After receiving funds from foreign investors the company needs to provide the following details to the Reserve Bank of India (RBI) in an advance reporting form.

  • Name and address of the foreign investors;

  • Date of receiving funds and the amount equivalent in rupees;

  • Name and address of the bank/authorized dealer through whom the funds have been received;

  • Details of the government approval, if any; and

  • KYC report on the non-resident investor from the overseas bank, remitting the amount of consideration.

The share issuance process needs to be completed within 180 days from the date of receiving funds. Failure of this may lead to violation of the Foreign Exchange Management Act (FEMA) regulation.

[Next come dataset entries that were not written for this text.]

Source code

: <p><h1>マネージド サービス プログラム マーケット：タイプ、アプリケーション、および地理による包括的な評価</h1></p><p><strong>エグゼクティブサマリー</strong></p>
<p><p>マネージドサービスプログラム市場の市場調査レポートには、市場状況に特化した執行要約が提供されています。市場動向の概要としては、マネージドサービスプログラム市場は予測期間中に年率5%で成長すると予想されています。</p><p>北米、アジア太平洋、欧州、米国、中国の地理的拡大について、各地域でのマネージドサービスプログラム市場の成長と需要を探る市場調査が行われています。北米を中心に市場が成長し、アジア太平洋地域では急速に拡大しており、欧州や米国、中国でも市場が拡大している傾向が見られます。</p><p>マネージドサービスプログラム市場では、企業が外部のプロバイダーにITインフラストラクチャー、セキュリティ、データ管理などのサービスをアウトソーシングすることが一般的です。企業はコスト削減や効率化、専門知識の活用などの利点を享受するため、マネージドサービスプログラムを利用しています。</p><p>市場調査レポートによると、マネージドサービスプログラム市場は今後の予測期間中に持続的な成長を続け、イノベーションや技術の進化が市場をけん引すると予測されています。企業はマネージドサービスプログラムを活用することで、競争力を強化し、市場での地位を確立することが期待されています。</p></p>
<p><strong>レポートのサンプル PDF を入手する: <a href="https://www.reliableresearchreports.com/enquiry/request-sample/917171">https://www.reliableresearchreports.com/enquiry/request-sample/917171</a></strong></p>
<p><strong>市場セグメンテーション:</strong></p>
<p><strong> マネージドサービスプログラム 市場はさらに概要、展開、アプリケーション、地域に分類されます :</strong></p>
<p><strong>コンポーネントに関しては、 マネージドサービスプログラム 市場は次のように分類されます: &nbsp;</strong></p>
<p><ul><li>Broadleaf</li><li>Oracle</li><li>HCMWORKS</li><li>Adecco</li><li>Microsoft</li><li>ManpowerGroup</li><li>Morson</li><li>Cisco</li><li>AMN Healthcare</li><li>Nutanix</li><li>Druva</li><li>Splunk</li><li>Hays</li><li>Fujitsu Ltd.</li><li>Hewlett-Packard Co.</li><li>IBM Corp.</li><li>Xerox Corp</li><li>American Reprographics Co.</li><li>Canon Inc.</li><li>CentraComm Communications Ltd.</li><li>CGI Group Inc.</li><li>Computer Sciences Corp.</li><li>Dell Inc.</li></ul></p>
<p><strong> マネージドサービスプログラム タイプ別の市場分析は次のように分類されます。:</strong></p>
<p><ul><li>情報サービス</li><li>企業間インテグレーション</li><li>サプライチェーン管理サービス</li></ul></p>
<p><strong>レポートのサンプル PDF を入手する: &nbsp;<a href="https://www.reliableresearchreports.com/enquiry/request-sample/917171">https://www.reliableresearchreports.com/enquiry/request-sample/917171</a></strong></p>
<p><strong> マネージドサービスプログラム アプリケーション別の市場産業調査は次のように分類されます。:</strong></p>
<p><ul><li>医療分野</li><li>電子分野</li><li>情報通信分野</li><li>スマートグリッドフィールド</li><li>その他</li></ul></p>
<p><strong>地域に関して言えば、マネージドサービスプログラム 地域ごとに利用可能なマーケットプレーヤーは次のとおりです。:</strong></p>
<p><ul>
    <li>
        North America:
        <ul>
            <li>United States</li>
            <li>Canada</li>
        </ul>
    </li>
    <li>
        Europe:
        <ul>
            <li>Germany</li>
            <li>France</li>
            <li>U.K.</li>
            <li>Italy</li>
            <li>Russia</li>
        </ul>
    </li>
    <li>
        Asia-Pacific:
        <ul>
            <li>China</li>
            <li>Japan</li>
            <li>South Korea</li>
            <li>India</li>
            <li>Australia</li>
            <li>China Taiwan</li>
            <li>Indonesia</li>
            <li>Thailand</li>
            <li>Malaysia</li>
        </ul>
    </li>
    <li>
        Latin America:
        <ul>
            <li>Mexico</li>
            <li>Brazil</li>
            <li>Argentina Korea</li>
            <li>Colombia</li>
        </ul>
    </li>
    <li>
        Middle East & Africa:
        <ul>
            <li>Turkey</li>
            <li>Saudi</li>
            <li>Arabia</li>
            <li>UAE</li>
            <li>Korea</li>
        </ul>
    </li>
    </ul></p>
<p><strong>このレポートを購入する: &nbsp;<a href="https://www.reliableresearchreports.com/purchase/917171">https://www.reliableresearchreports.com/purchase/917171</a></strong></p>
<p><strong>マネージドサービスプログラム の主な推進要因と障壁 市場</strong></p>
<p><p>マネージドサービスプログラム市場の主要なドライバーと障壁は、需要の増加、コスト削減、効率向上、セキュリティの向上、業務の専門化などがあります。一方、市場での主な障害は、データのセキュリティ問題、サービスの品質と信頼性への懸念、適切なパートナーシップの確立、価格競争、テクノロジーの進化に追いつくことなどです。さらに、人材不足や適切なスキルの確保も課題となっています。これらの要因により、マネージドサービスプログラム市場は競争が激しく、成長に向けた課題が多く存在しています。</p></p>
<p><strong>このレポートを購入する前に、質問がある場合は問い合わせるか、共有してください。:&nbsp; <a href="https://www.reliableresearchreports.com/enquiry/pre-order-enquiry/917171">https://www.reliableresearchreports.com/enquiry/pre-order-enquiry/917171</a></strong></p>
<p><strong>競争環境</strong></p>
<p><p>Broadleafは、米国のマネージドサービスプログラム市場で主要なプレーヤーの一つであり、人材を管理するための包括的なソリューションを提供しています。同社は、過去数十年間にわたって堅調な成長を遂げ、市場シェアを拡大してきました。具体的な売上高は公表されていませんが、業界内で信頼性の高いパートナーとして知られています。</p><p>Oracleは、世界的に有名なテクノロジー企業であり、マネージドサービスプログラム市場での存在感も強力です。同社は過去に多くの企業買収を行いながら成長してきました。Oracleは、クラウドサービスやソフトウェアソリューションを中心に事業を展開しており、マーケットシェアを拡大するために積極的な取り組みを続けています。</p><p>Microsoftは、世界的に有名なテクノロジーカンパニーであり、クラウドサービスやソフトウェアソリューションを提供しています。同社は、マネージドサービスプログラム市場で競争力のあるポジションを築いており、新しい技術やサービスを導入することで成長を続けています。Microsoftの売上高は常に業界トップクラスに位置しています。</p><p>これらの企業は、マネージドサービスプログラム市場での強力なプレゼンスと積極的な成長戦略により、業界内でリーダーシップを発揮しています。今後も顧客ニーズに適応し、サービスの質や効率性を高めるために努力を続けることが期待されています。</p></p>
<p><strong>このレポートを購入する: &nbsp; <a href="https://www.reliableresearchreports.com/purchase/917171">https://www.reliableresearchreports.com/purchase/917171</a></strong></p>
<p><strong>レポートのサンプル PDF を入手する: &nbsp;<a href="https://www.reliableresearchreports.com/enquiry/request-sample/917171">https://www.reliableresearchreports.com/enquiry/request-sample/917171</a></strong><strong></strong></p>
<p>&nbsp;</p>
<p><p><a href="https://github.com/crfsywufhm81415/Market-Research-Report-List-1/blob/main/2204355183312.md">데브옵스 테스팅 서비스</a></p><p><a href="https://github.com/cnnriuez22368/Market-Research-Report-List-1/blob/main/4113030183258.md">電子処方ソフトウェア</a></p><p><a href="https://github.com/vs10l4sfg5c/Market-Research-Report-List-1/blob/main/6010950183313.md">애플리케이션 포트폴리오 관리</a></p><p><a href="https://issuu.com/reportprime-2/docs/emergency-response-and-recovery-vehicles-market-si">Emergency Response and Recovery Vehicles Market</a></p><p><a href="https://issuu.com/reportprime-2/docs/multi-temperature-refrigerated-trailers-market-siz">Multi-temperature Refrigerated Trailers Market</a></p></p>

2) On issuance of shares to investors outside India

The company needs to report the details of the issue of shares / convertible debentures in the specified form (FC-GPR) to the Reserve Bank of India along with the following within 30 days from the date of issuance of shares:

 

A) A Certificate from the Company Secretary certifying that:

  • The company has complied with the procedure for the issue of shares, as laid down under the Foreign Direct Investment (FDI) Scheme, and,

  • The investment is below the ceiling permissible under the Automatic Route of the Reserve Bank, and/or in terms of the approval of the government, as the case may be, and that all the requirements of the Companies Act have been complied with

B) A certificate from a Chartered Accountant indicating:

  • The manner of arriving at the price of the shares issued to the foreign investors.

It is a very important process after pre-funding and post-funding compliance.